I'm working on a fairly simple CGI with Python. I'm about to put it into Django, etc. The overall setup is pretty standard server side (i.e. computation is done on the server):
- User uploads data files and clicks "Run" button
- Server forks jobs in parallel behind the scenes, using lots of RAM and processor power. ~5-10 minutes later (average use case), the program terminates, having created a file of its output and some .png figure files.
- Server displays web page with figures and some summary text
I don't think there are going to be hundreds or thousands of people using this at once; however, because the computation going on takes a fair amount of RAM and processor power (each instance forks the most CPU-intensive task using Python's Pool
).
I wondered if you know whether it would be worth the trouble to use a queueing system. I came across a Python module called beanstalkc
, but on the page it said it was an "in-memory" queueing system.
What does "in-memory" mean in this context? I worry about memory, not just CPU time, and so I want to ensure that only one job runs (or is held in RAM, whether it receives CPU time or not) at a time.

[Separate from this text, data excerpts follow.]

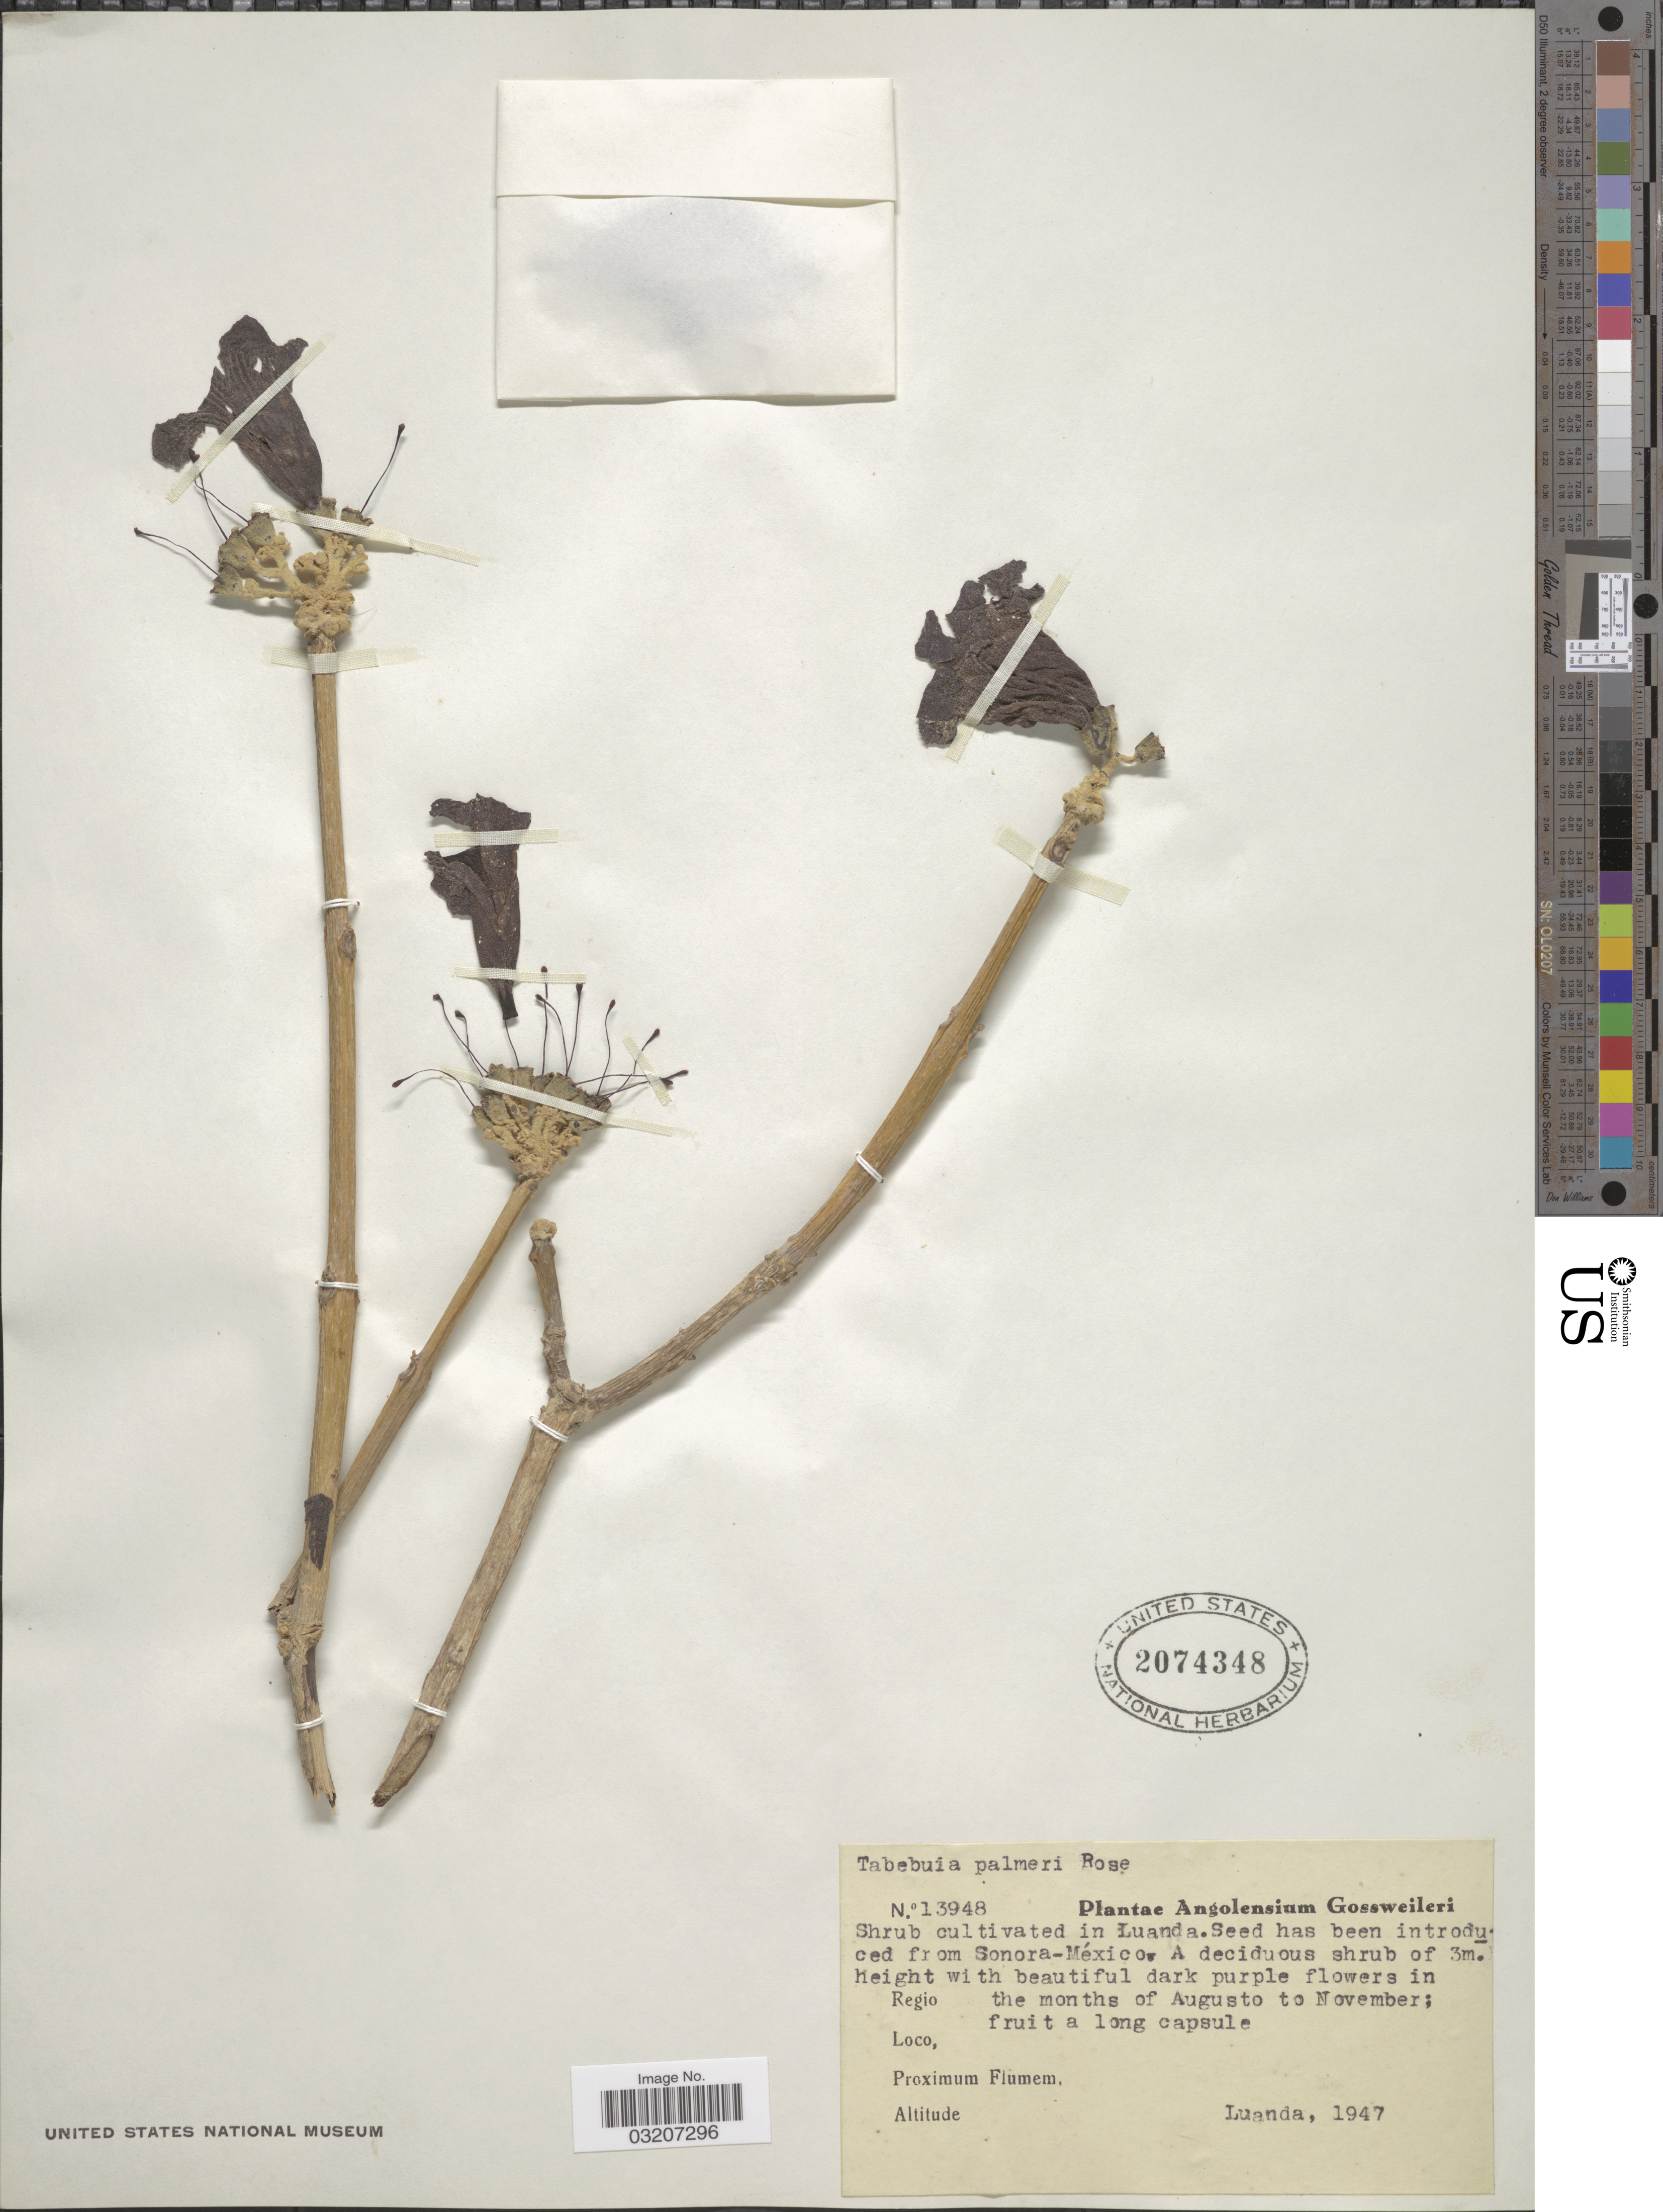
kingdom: Plantae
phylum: Tracheophyta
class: Magnoliopsida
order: Lamiales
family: Bignoniaceae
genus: Tabebuia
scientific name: Tabebuia palmeri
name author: Rose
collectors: -. Gossweiler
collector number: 13948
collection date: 1947-08/1947-11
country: Angola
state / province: Luanda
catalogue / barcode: US 2074348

Also, I was trying to decide whether
- the result page (served by the CGI) should tell you it's position in the queue (until it runs and then displays the actual results page)
OR
- the user should submit their email address to the CGI, which will email them the link to the results page when it is complete.
What do you think is the appropriate design methodology for a light traffic CGI for a problem of this sort? Advice is much appreciated.